Ed Week has an article titled A Happy Tale From a Common-Core Classroom by Lyn Caddaday here. She talks about how the common core has shown her how to greatly improve her classroom teaching of high school English. In my view, her report is undercut by the note at the bottom of the article stating that she works for publishers who are writing, and selling, Common Core curriculum.
I’m glad that Ms. Cannaday is having success in her classroom. Here’s my worry:
I taught high school English as well, for thirty-seven years. What I found—the elephant in the living room if you will--is that assigned reading like this drives out all other reading. In addition, few students (and I had many, many excellent students) do all of the assigned reading—or even most of it. They dip into it here and there, and listen to class discussions. They may even go on the Internet and read summaries. But the actual amount of reading they are doing is small.
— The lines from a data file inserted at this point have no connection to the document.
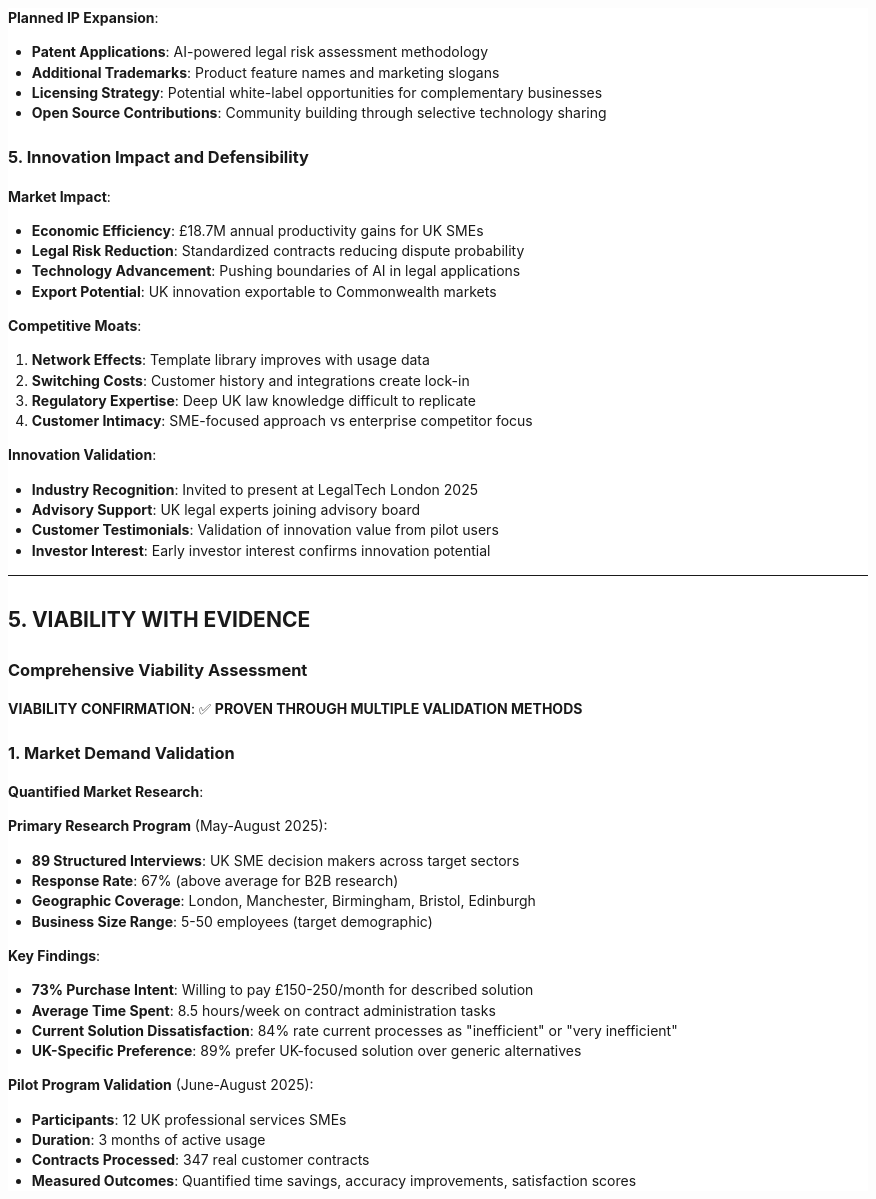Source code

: **Planned IP Expansion**:
- **Patent Applications**: AI-powered legal risk assessment methodology
- **Additional Trademarks**: Product feature names and marketing slogans
- **Licensing Strategy**: Potential white-label opportunities for complementary businesses
- **Open Source Contributions**: Community building through selective technology sharing

### 5. Innovation Impact and Defensibility

**Market Impact**:
- **Economic Efficiency**: £18.7M annual productivity gains for UK SMEs
- **Legal Risk Reduction**: Standardized contracts reducing dispute probability
- **Technology Advancement**: Pushing boundaries of AI in legal applications
- **Export Potential**: UK innovation exportable to Commonwealth markets

**Competitive Moats**:
1. **Network Effects**: Template library improves with usage data
2. **Switching Costs**: Customer history and integrations create lock-in
3. **Regulatory Expertise**: Deep UK law knowledge difficult to replicate
4. **Customer Intimacy**: SME-focused approach vs enterprise competitor focus

**Innovation Validation**:
- **Industry Recognition**: Invited to present at LegalTech London 2025
- **Advisory Support**: UK legal experts joining advisory board
- **Customer Testimonials**: Validation of innovation value from pilot users
- **Investor Interest**: Early investor interest confirms innovation potential

---

## 5. VIABILITY WITH EVIDENCE

### Comprehensive Viability Assessment

**VIABILITY CONFIRMATION**: ✅ **PROVEN THROUGH MULTIPLE VALIDATION METHODS**

### 1. Market Demand Validation

**Quantified Market Research**:

**Primary Research Program** (May-August 2025):
- **89 Structured Interviews**: UK SME decision makers across target sectors
- **Response Rate**: 67% (above average for B2B research)
- **Geographic Coverage**: London, Manchester, Birmingham, Bristol, Edinburgh
- **Business Size Range**: 5-50 employees (target demographic)

**Key Findings**:
- **73% Purchase Intent**: Willing to pay £150-250/month for described solution
- **Average Time Spent**: 8.5 hours/week on contract administration tasks
- **Current Solution Dissatisfaction**: 84% rate current processes as "inefficient" or "very inefficient"
- **UK-Specific Preference**: 89% prefer UK-focused solution over generic alternatives

**Pilot Program Validation** (June-August 2025):
- **Participants**: 12 UK professional services SMEs
- **Duration**: 3 months of active usage
- **Contracts Processed**: 347 real customer contracts
- **Measured Outcomes**: Quantified time savings, accuracy improvements, satisfaction scores

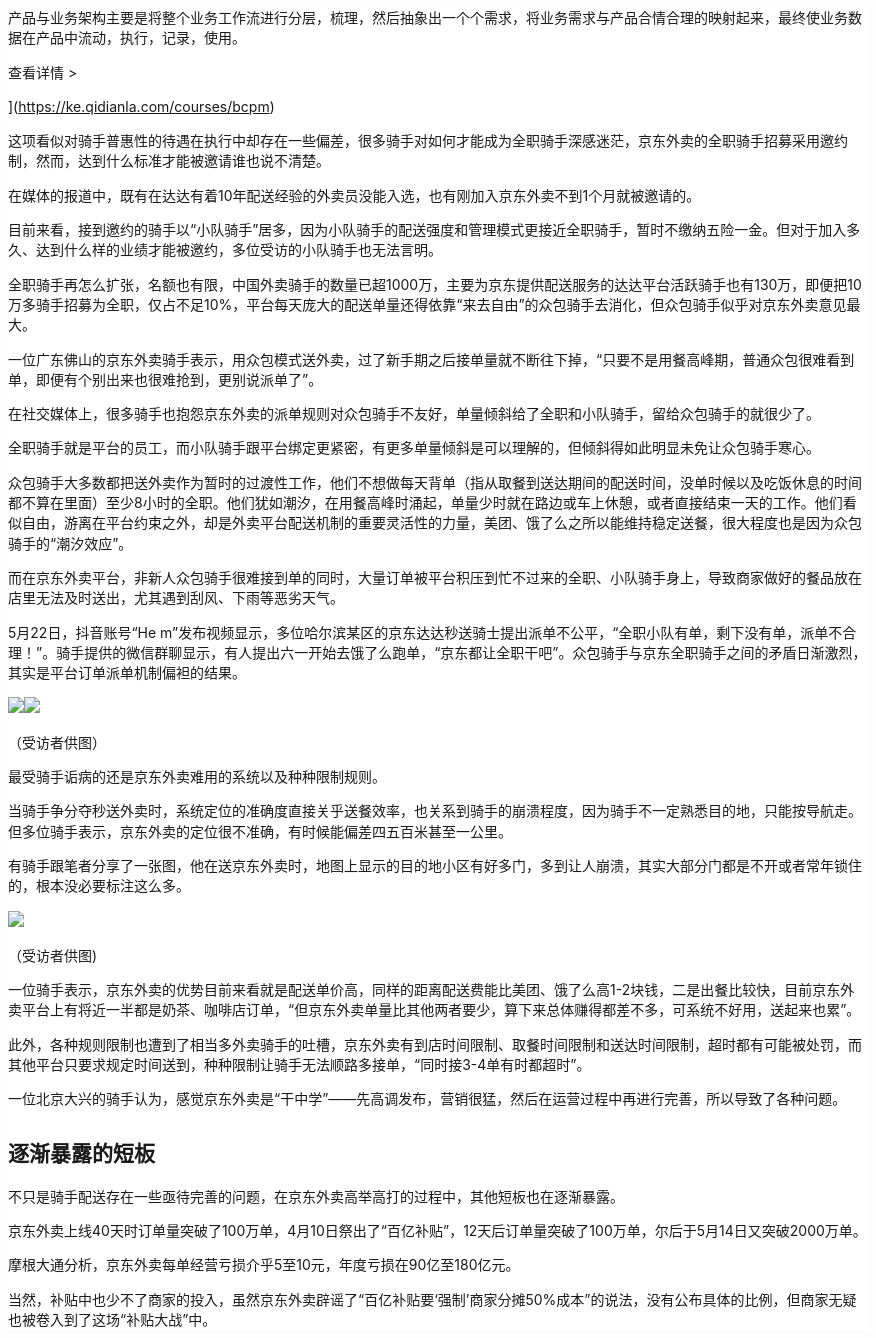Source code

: 产品与业务架构主要是将整个业务工作流进行分层，梳理，然后抽象出一个个需求，将业务需求与产品合情合理的映射起来，最终使业务数据在产品中流动，执行，记录，使用。

查看详情 >

](https://ke.qidianla.com/courses/bcpm)

这项看似对骑手普惠性的待遇在执行中却存在一些偏差，很多骑手对如何才能成为全职骑手深感迷茫，京东外卖的全职骑手招募采用邀约制，然而，达到什么标准才能被邀请谁也说不清楚。

在媒体的报道中，既有在达达有着10年配送经验的外卖员没能入选，也有刚加入京东外卖不到1个月就被邀请的。

目前来看，接到邀约的骑手以“小队骑手”居多，因为小队骑手的配送强度和管理模式更接近全职骑手，暂时不缴纳五险一金。但对于加入多久、达到什么样的业绩才能被邀约，多位受访的小队骑手也无法言明。

全职骑手再怎么扩张，名额也有限，中国外卖骑手的数量已超1000万，主要为京东提供配送服务的达达平台活跃骑手也有130万，即便把10万多骑手招募为全职，仅占不足10%，平台每天庞大的配送单量还得依靠“来去自由”的众包骑手去消化，但众包骑手似乎对京东外卖意见最大。

一位广东佛山的京东外卖骑手表示，用众包模式送外卖，过了新手期之后接单量就不断往下掉，“只要不是用餐高峰期，普通众包很难看到单，即便有个别出来也很难抢到，更别说派单了”。

在社交媒体上，很多骑手也抱怨京东外卖的派单规则对众包骑手不友好，单量倾斜给了全职和小队骑手，留给众包骑手的就很少了。

全职骑手就是平台的员工，而小队骑手跟平台绑定更紧密，有更多单量倾斜是可以理解的，但倾斜得如此明显未免让众包骑手寒心。

众包骑手大多数都把送外卖作为暂时的过渡性工作，他们不想做每天背单（指从取餐到送达期间的配送时间，没单时候以及吃饭休息的时间都不算在里面）至少8小时的全职。他们犹如潮汐，在用餐高峰时涌起，单量少时就在路边或车上休憩，或者直接结束一天的工作。他们看似自由，游离在平台约束之外，却是外卖平台配送机制的重要灵活性的力量，美团、饿了么之所以能维持稳定送餐，很大程度也是因为众包骑手的“潮汐效应”。

而在京东外卖平台，非新人众包骑手很难接到单的同时，大量订单被平台积压到忙不过来的全职、小队骑手身上，导致商家做好的餐品放在店里无法及时送出，尤其遇到刮风、下雨等恶劣天气。

5月22日，抖音账号“He m”发布视频显示，多位哈尔滨某区的京东达达秒送骑士提出派单不公平，“全职小队有单，剩下没有单，派单不合理！”。骑手提供的微信群聊显示，有人提出六一开始去饿了么跑单，“京东都让全职干吧”。众包骑手与京东全职骑手之间的矛盾日渐激烈，其实是平台订单派单机制偏袒的结果。

![](https://image.woshipm.com/2025/05/24/a7da2788-3858-11f0-821c-00163e09d72f.png)![](https://image.woshipm.com/2025/05/24/a991e28c-3858-11f0-821c-00163e09d72f.png)

（受访者供图）

最受骑手诟病的还是京东外卖难用的系统以及种种限制规则。

当骑手争分夺秒送外卖时，系统定位的准确度直接关乎送餐效率，也关系到骑手的崩溃程度，因为骑手不一定熟悉目的地，只能按导航走。但多位骑手表示，京东外卖的定位很不准确，有时候能偏差四五百米甚至一公里。

有骑手跟笔者分享了一张图，他在送京东外卖时，地图上显示的目的地小区有好多门，多到让人崩溃，其实大部分门都是不开或者常年锁住的，根本没必要标注这么多。

![](https://image.woshipm.com/2025/05/24/ad96a700-3858-11f0-821c-00163e09d72f.png)

（受访者供图)

一位骑手表示，京东外卖的优势目前来看就是配送单价高，同样的距离配送费能比美团、饿了么高1-2块钱，二是出餐比较快，目前京东外卖平台上有将近一半都是奶茶、咖啡店订单，“但京东外卖单量比其他两者要少，算下来总体赚得都差不多，可系统不好用，送起来也累”。

此外，各种规则限制也遭到了相当多外卖骑手的吐槽，京东外卖有到店时间限制、取餐时间限制和送达时间限制，超时都有可能被处罚，而其他平台只要求规定时间送到，种种限制让骑手无法顺路多接单，“同时接3-4单有时都超时”。

一位北京大兴的骑手认为，感觉京东外卖是“干中学”——先高调发布，营销很猛，然后在运营过程中再进行完善，所以导致了各种问题。

## 逐渐暴露的短板

不只是骑手配送存在一些亟待完善的问题，在京东外卖高举高打的过程中，其他短板也在逐渐暴露。

京东外卖上线40天时订单量突破了100万单，4月10日祭出了“百亿补贴”，12天后订单量突破了100万单，尔后于5月14日又突破2000万单。

摩根大通分析，京东外卖每单经营亏损介乎5至10元，年度亏损在90亿至180亿元。

当然，补贴中也少不了商家的投入，虽然京东外卖辟谣了“百亿补贴要‘强制’商家分摊50%成本”的说法，没有公布具体的比例，但商家无疑也被卷入到了这场“补贴大战”中。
I’m sure she can have interesting discussions with her students. I just don’t think a few essays and All Quiet will substantially improve her students’ reading skills—although selling the curriculum will surely improve the bottom line of her employers, Scholastic and Student Achievement Partners.
Professor Stephen Krashen, of UCLA, is adamant that the research shows that teaching skills is just testing skills; kids acquire skills through wide, avid reading. The kind of curriculum that Ms. Canndaday advocates does little to develop a love of reading in students. Actually, it will drive most students away from books.
The only way that students acquire sophisticated reading, and thinking, skills is by forming a habit and love of reading. That’s what schools should focus on. Interview the top SAT scorers. You’ll find they are all avid readers.